Previous weaknesses currently decommissioned include chocolate, shopping, coffee and boozing; although I expect that in a state of disaster, any of these samskaras could resurface. According to the yoga sutras, a samskara can be described as a deeply ingrained habit.
Our personalities, lifestyles, friends, families, jobs, even breakfast choice are all reflections of our samskaras, built up over your whole life, maybe even past lives if you believe in that.
Do you recognize the same experiences occurring in your life? Perhaps there are some new characters, but the same issue, problem, argument or reflection may arise time and time again. These are your samskaras at work. Samskaras are like seeds, buried deep in our subconscious.
Like any habit, the more you reinforce that practice, the more you nurture and encourage it’s growth for the future.

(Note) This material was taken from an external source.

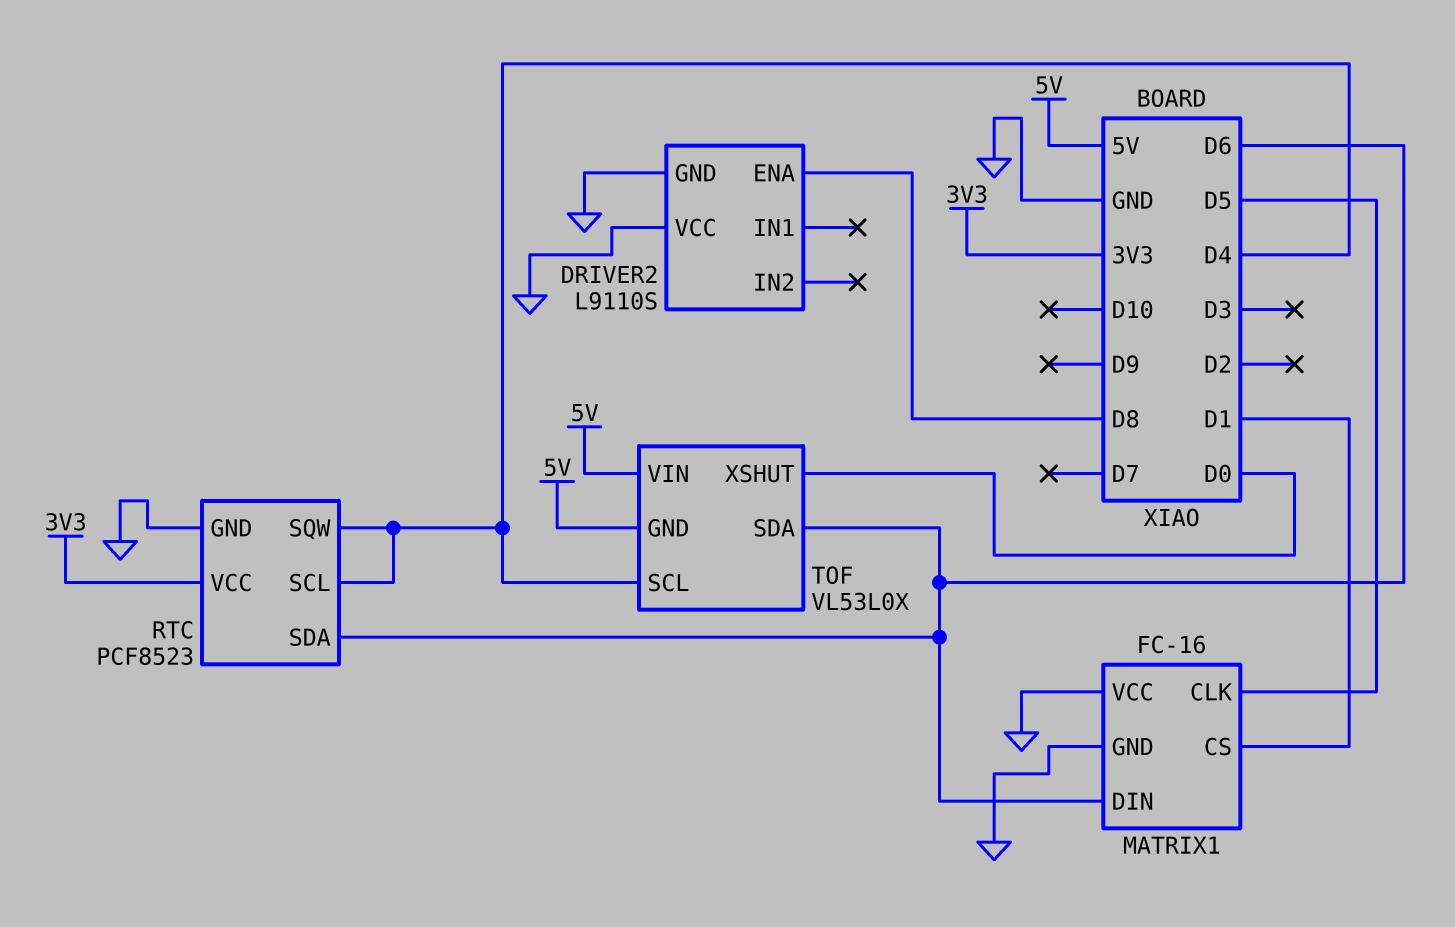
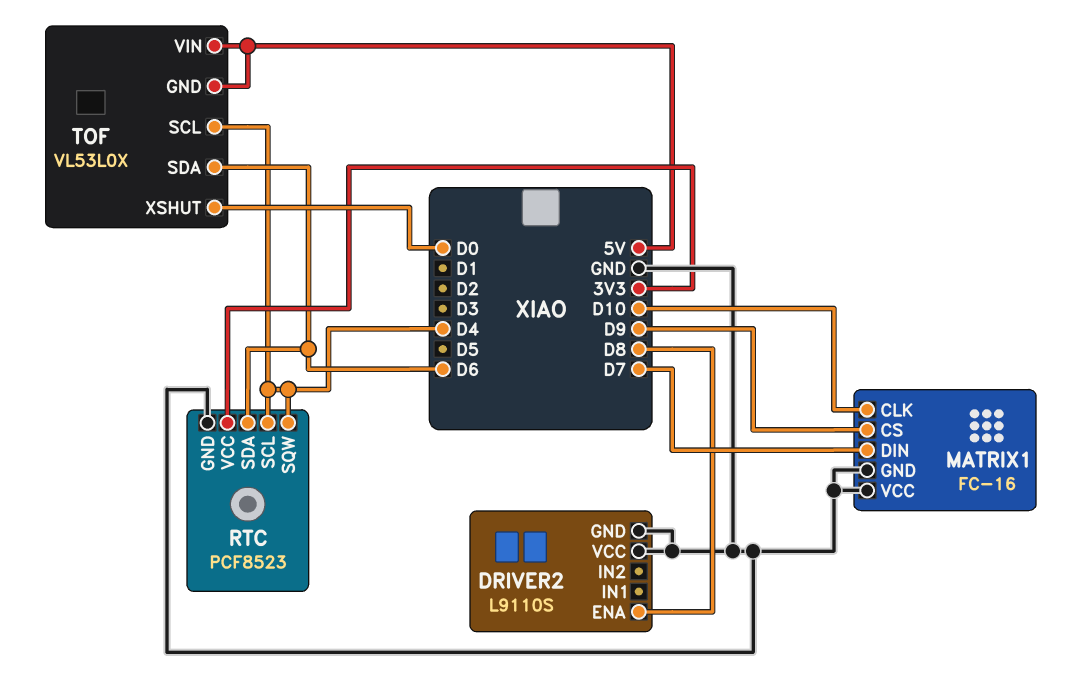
MATRIX1 pin CLK: D5 -> D10
MATRIX1 pin CS: D1 -> D9
MATRIX1 pin DIN: D6 -> D7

At Easter I was lucky enough to attend a Buddhist retreat with the venerable Robina Courtin at the Kunsang Yeshe Retreat Centre in Australia’s Blue Mountains.
Each day we would gather in the brightly decorated prayer room, nestled in a homely garden and listen to Robina’s wise words. She recounted the story of seeing a concert pianist at the Sydney Opera House last year and pondered, “You don’t just wake up one day and realize you’re an amazing pianist; you practice every day for 10 years to acquire those skills.” And so the same can be said of other habits we'd like to develop for ourselves like love, kindness or confidence.

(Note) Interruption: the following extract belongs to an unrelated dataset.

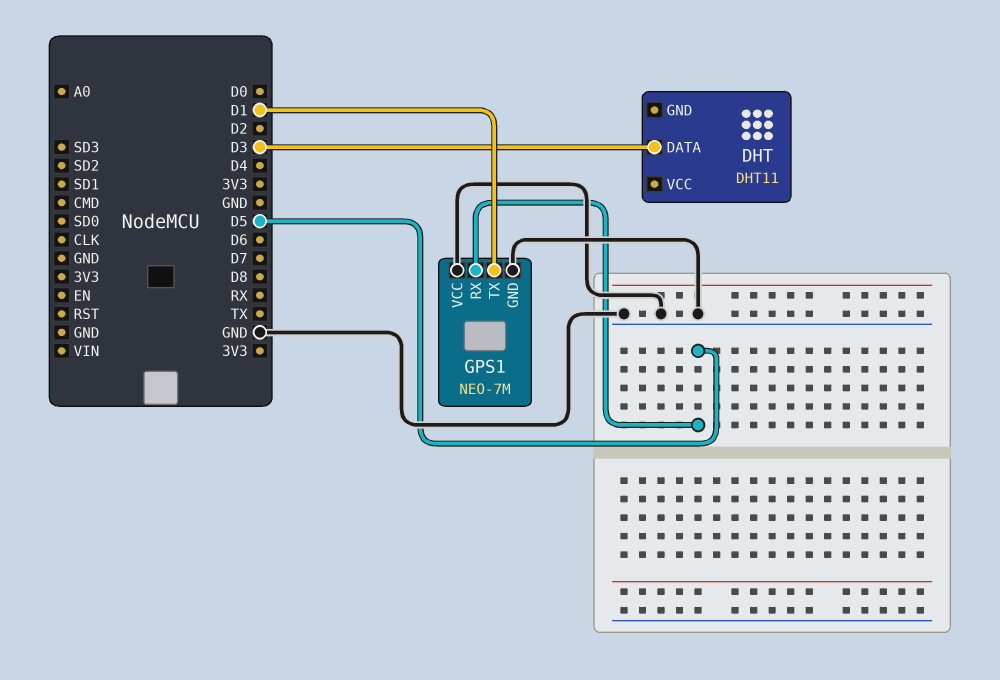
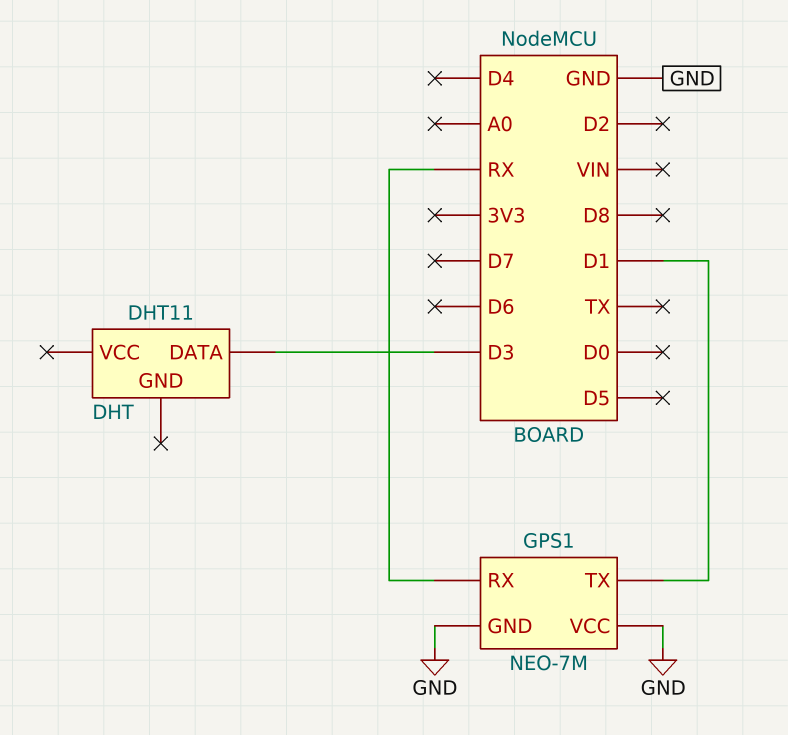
GPS1 pin RX: D5 -> RX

How do we practice confidence? Just like a baby pianist, buy the beginner book and start from scratch. A journey of a thousand miles starts with a single step, said someone much cleverer and wiser than me.
I'm always surprised when friends confide in me their lack of confidence. These people aren’t nincompoops! They’re driven, highly educated, well presented, successful and with bright futures.

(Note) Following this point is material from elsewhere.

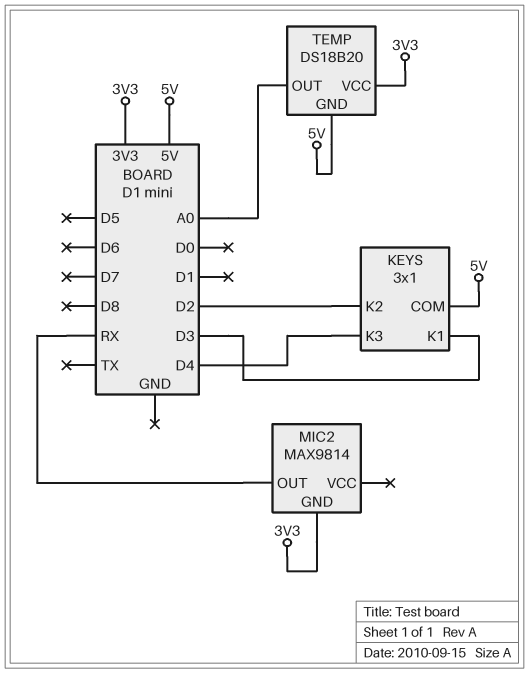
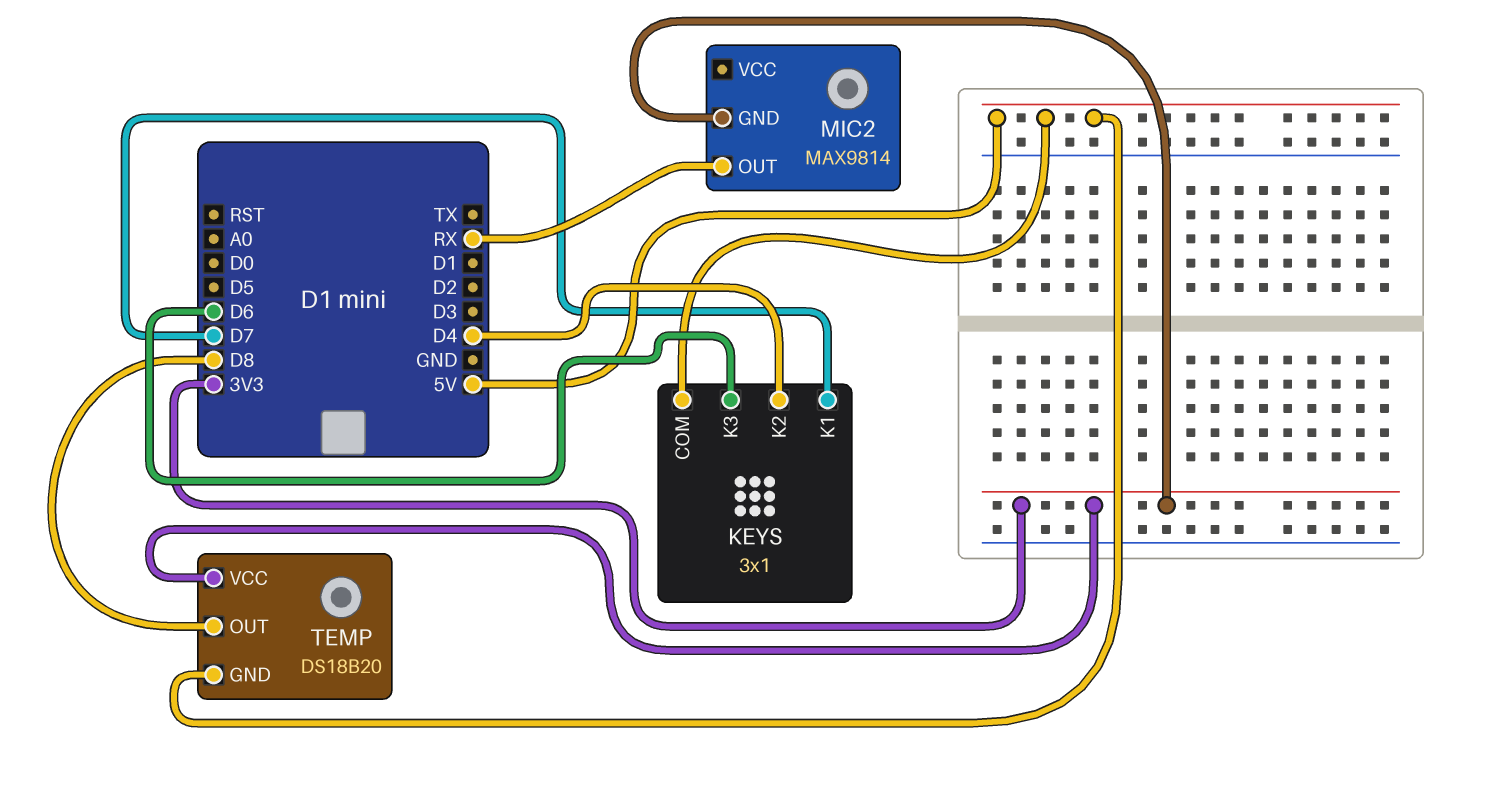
KEYS pin K1: D3 -> D7
KEYS pin K2: D2 -> D4
KEYS pin K3: D4 -> D6
TEMP pin OUT: A0 -> D8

However, one only needs to dig a little deeper to unpack a suitcase of hidden fears and truths, many connected to worries about confidence. And at the root of many of these worries lies one essential question: “I don’t know how to ask for what I want”.
It seems funny to those who love them, considering how outwardly "together" they appear. The inner critic, however, can be a powerful curse. This is why quotes like, “Be kind, for everyone you meet is facing a tough battle,” could be invited that in to your practice.
Here are five tips from a yogi on reclaiming your confidence and cleansing your samskaras so you can invite more of the kind of experience you want to have in life, rather than stumbling through the minefield of the past.
1. Acknowledge your weakness.
Recognize and acknowledge the areas of your life where you’re not being fully present. This could feel like a lack of confidence, but often it's because we are disconnected from our self in some way. Acknowledge it and verbalize it by saying, “I'm feeling threatened here,” or, “I'm feeling disappointed,” and, “I'm feeling shy.”
2. Be grateful.
Write a list of 10 blessings for any experience, even if it's an argument. For example, you could say, "I am grateful that this argument shows me I can be a good communicator and stay calm in the face of aggression."
Meditation is THE cleanser of samskaras. It's the most expensive Lancome skincare money can buy for your MIND. I encourage you to find someone to teach you a mantra and start practicing every day.
4. Reclaim your power.
How you feel at any point of the day is a reflection of the state of your own mind. No one or thing outside of you can control how you feel, even though we are quick to blame “that situation” or “that person” when things don’t go our way. When you’re feeling vulnerable, explore within yourself what needs to change. Often a gentle perspective shift can save us countless hours, days, and years of grief. Take responsibility for how you feel and reclaim your power.
5. Love yourself.
This might sound cornier than a Celine Dion tribute, but when we deeply love and accept ourselves, issues like a lack of confidence can quickly become very small. How can you love yourself more? Unconditionally accept all aspects of your life so far, repeat the grateful practice above for 21 days and practice listening to the different voices in your mind. Don’t judge, just listen and love.